Sulla mappa ci sono anche i conflitti congelati in Ossezia del Sud, Abkhazia, Donetsk e Lugansk. Le loro bandiere sventolano, insieme a quella russa, sulla piazza principale di Tiraspol. Per l’Europa, affrontare queste ferite aperte sulla mappa della regione potrebbe significare una battaglia che durerà diversi anni, ma rimane l’unica via a questo punto da intraprendere.
L’altro volto del conflitto ucraino qui in Moldova è la “fame”. La presidente lo aveva detto fin dall’inizio, prevedendo un periodo difficile a causa anche della difficoltà di approvvigionamento del gas e di tutti i beni di prima necessità che solo fino a due mesi va arrivavano da Russia e Ucraina. L’inevitabile rincaro dei prezzi è forse la ferita più dolorosa che il conflitto ucraino finora ha inferto alla Moldova.

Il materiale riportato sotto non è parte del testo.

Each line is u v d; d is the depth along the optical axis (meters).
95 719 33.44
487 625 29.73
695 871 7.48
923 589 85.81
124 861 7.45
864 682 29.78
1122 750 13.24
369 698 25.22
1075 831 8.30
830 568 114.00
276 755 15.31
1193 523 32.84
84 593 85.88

Il 30% della popolazione vive sulla soglia di povertà. La ricchezza, come sempre, si concentra nel 10% della popolazione. Il resto è la società dei dipendenti statali e delle persone che vivono di rimesse dall’emigrazione. È il Paese delle badanti che rappresentano forse la voce più interessante del prodotto interno lordo. Lo stipendio medio nella capitale si aggira attorno ai 300 euro al mese. Fuori, nelle campagne, è la metà. Stipendi bassi a fronte di prezzi alti e in aumento. Il governo è stato costretto a intervenire sul pagamento delle fatture del gas concedendo la rateizzazione delle bollette nella speranza che la gente possa in questo modo procedere ai pagamenti. “La guerra non è solo un evento che distrugge un territorio”, osserva mons. Lodeserto. “È anche una tragedia che cambia la vita sociale di tantissima gente. È paura, angoscia, preoccupazione. Non dobbiamo aspettarci le bombe per dirci che siamo in guerra”.

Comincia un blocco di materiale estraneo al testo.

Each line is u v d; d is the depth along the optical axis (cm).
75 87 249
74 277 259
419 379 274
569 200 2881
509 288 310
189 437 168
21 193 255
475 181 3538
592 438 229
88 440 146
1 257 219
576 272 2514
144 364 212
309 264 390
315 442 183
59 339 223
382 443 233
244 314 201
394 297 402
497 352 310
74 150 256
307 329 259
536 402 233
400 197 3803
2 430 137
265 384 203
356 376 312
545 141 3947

L’azione di carità della diocesi di Chișinău si muove lungo due binari. Da una parte i rifugiati ucraini (100mila sono quelli attualmente presenti in Moldova); dall’altra i poveri, quelli di ogni giorno, quelli di sempre. È stata quindi presa “la linea dello scorrimento parallelo della risposta ai bisogni”. “La sfida oggi – osserva mons. Lodeserto – è conciliare le due crisi, altrimenti si rischiano conflitti sociali molto delicati e fratture che diventano poi pericolose. Non dimentichiamo che molti poveri sono legati al mondo sovietico. Gente che ha vissuto nell’Unione Sovietica, professionisti, oggi purtroppo ridotti in povertà, ma certamente vicini a quel mondo. Dobbiamo evitare tutto questo. La fraternità fra i poveri è per noi molto importante per portare tutti sulla stessa strada. Non possiamo creare differenze fra poveri, né di provenienza, né di nazionalità né di religione. Ma dobbiamo saper condurre tutti, ognuno nel giusto modo e in base alla sua particolare situazione, sulla strada della dignità”.